I remember when we first started using melatonin in our pediatric neurology clinic back in the late 90s—we were frankly skeptical. The initial preparations were inconsistent, the dosing all over the place. I had this one patient, Liam, 8 years old with severe autism and maybe 3 hours of fragmented sleep per night. His parents were desperate, conventional sleep hygiene approaches had failed completely. We started him on 1 mg about 30 minutes before bedtime, and honestly I didn’t expect much.
The transformation was nothing short of remarkable. Within a week, he was sleeping 6-hour stretches. His parents cried in my office—they hadn’t had a full night’s sleep themselves in years. But what really surprised me was the daytime carryover effects. His aggressive behaviors decreased significantly, his attention span improved. We hadn’t anticipated these secondary benefits.
Our team had heated debates about the mechanism—was this purely a sleep effect or something more direct on neural function? Dr. Chen argued vehemently for the former, while I suspected direct neuromodulation. The literature at the time was sparse, but over the years the evidence for pleiotropic effects has accumulated.
The manufacturing inconsistencies nearly derailed our early work though. We had one batch that was practically inert—parents thought we’d given them placebo. Another caused excessive morning drowsiness that lasted hours. It took us nearly two years to identify a reliable supplier with consistent pharmacokinetics.

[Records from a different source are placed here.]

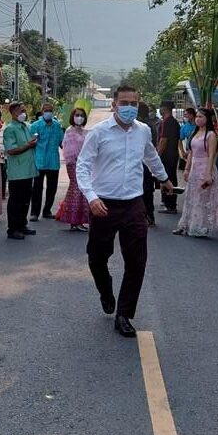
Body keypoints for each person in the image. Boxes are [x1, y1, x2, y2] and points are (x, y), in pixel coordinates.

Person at [76, 83, 174, 337]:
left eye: (133, 103)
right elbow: (83, 167)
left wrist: (163, 179)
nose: (129, 108)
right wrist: (91, 197)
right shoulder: (98, 133)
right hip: (103, 205)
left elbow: (151, 156)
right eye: (124, 103)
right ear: (114, 105)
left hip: (133, 205)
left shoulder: (142, 131)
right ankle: (105, 290)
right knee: (97, 257)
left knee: (137, 262)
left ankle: (124, 314)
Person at [174, 108, 218, 238]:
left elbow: (212, 155)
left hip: (205, 168)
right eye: (197, 116)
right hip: (194, 169)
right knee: (191, 198)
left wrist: (208, 174)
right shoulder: (195, 133)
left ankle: (200, 226)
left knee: (202, 199)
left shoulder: (211, 135)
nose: (198, 119)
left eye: (201, 117)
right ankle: (186, 224)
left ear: (207, 119)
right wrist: (186, 169)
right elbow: (191, 152)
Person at [3, 101, 38, 240]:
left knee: (25, 199)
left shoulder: (27, 126)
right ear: (12, 113)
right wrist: (28, 145)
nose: (24, 113)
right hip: (17, 171)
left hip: (29, 169)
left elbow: (33, 141)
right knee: (15, 201)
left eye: (24, 110)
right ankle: (13, 228)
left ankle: (22, 224)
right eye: (20, 111)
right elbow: (11, 150)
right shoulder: (10, 129)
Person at [56, 107, 91, 230]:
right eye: (77, 115)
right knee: (76, 189)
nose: (79, 117)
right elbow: (69, 152)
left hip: (83, 165)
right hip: (74, 164)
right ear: (73, 117)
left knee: (81, 191)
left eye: (82, 115)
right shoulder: (70, 131)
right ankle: (74, 220)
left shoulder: (84, 131)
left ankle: (78, 220)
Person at [29, 102, 65, 221]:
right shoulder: (35, 126)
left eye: (50, 110)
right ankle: (34, 212)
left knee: (52, 188)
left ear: (52, 111)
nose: (48, 112)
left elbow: (62, 142)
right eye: (46, 110)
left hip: (53, 161)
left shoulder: (57, 126)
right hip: (39, 161)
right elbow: (30, 143)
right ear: (42, 111)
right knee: (37, 188)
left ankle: (47, 210)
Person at [155, 101, 181, 216]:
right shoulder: (174, 122)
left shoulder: (167, 122)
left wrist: (157, 154)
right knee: (171, 177)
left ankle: (170, 204)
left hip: (167, 155)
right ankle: (170, 203)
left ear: (164, 109)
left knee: (167, 178)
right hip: (173, 154)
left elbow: (163, 140)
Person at [137, 101, 158, 225]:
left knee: (142, 189)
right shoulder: (150, 125)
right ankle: (149, 215)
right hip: (147, 162)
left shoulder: (140, 126)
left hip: (141, 161)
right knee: (147, 190)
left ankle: (144, 215)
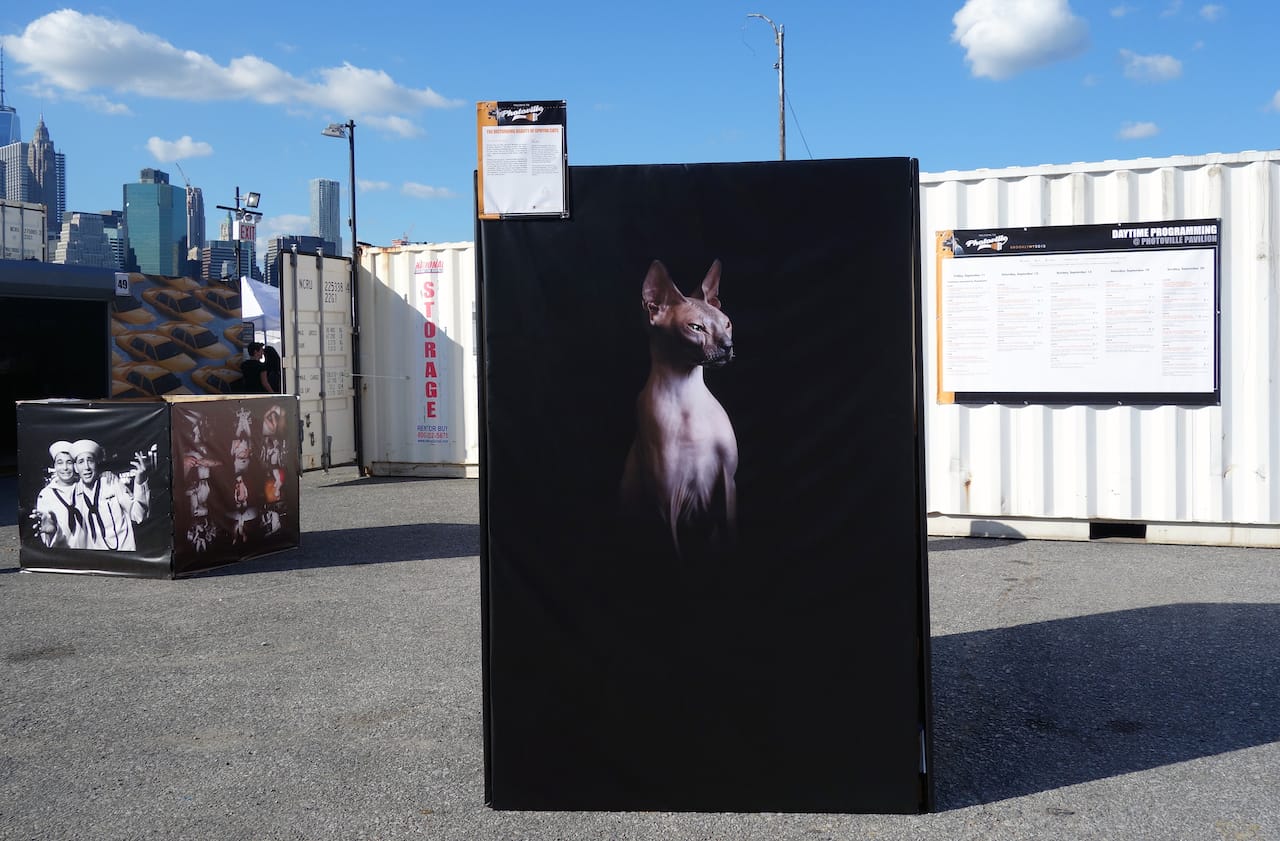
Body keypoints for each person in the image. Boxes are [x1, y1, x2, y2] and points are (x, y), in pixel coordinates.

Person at [72, 439, 151, 552]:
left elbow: (138, 515)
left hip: (124, 554)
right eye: (81, 462)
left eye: (90, 461)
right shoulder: (74, 494)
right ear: (75, 468)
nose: (86, 467)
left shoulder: (111, 483)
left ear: (96, 463)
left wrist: (139, 481)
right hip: (95, 560)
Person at [32, 440, 86, 549]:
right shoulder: (46, 494)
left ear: (75, 465)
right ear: (55, 466)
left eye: (69, 462)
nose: (65, 468)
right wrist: (51, 531)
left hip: (91, 551)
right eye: (60, 463)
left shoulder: (84, 486)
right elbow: (46, 535)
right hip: (63, 554)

One of my most instructive cases was Miriam, a 72-year-old with vascular dementia and severe sundowning. The nursing staff was administering her melatonin at 8 PM, but her DLMO testing showed her circadian rhythm was significantly phase-advanced. We moved dosing to 6 PM and saw a 70% reduction in evening agitation. The timing revelation changed our entire approach to geriatric sleep management.
The failures taught us as much as the successes. We had a cohort of adolescents with depression where evening melatonin actually worsened mood symptoms—counter to everything we’d seen in other populations. It forced us to reconsider the complex relationship between circadian phase and affective disorders.
Five-year follow-up on our original pediatric cohort shows maintained efficacy without tolerance development. Liam is now 26, still using melatonin, working part-time at a grocery store—something his parents never dreamed possible during those sleepless nights. His mother still sends me Christmas cards every year with updates. That first breakthrough case keeps me humble about this deceptively simple molecule that continues to reveal new complexities two decades later.